__DATA SHOWN__

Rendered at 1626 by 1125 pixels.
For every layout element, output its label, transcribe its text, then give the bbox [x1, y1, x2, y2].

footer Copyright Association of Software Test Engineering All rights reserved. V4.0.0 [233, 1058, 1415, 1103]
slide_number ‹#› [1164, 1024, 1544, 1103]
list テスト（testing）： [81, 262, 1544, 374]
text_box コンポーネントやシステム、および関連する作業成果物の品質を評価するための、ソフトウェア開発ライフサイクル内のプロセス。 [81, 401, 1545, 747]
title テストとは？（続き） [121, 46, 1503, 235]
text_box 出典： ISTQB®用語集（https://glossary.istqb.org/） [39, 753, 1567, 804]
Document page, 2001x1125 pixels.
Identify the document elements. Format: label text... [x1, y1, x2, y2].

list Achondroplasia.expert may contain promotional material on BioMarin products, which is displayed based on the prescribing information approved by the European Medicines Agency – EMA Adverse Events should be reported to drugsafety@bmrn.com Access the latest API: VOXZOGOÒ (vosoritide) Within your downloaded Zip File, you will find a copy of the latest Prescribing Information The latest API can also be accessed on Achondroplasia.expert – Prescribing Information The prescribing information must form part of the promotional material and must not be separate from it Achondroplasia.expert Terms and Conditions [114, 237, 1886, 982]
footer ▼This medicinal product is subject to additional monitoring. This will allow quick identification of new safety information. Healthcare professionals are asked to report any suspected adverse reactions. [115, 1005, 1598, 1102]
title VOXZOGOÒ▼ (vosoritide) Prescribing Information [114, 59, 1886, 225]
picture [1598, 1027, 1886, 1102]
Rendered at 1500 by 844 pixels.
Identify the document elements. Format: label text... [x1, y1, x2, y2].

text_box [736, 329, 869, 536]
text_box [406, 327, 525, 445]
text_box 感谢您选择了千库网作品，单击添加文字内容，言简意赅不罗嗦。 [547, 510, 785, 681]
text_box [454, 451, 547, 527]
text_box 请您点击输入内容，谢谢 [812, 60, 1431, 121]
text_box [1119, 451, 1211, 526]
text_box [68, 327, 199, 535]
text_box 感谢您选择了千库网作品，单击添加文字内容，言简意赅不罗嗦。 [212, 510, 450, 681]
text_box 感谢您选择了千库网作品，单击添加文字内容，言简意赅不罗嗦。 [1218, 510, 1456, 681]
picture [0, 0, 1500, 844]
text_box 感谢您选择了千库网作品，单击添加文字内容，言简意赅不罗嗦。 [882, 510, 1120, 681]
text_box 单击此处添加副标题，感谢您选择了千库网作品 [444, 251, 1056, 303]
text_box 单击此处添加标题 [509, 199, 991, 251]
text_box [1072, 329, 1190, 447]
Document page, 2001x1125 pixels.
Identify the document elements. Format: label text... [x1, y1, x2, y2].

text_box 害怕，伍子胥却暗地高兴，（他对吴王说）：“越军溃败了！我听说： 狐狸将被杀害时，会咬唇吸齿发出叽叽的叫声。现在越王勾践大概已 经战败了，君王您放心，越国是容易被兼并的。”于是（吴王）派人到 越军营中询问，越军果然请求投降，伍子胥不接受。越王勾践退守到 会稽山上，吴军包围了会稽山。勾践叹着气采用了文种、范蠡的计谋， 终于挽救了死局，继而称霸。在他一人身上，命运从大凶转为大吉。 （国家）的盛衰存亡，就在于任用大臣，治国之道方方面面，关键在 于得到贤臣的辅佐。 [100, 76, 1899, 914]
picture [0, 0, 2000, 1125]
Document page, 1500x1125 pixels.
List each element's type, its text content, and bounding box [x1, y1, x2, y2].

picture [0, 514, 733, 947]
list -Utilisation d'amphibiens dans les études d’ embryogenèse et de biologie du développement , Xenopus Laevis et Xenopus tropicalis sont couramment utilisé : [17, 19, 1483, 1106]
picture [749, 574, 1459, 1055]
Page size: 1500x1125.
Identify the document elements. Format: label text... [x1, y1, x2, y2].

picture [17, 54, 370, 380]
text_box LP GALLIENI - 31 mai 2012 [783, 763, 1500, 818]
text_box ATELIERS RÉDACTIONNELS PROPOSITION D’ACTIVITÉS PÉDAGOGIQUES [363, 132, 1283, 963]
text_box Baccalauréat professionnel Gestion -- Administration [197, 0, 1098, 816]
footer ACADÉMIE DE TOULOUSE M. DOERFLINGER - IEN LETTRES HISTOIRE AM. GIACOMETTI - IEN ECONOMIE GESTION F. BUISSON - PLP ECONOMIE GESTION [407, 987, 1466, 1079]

__TRY IT__
Search the entries for the word "Rendered" and copy every line that holds it.

__RESULT__
Rendered at 1626 by 1125 pixels.
Rendered at 1500 by 844 pixels.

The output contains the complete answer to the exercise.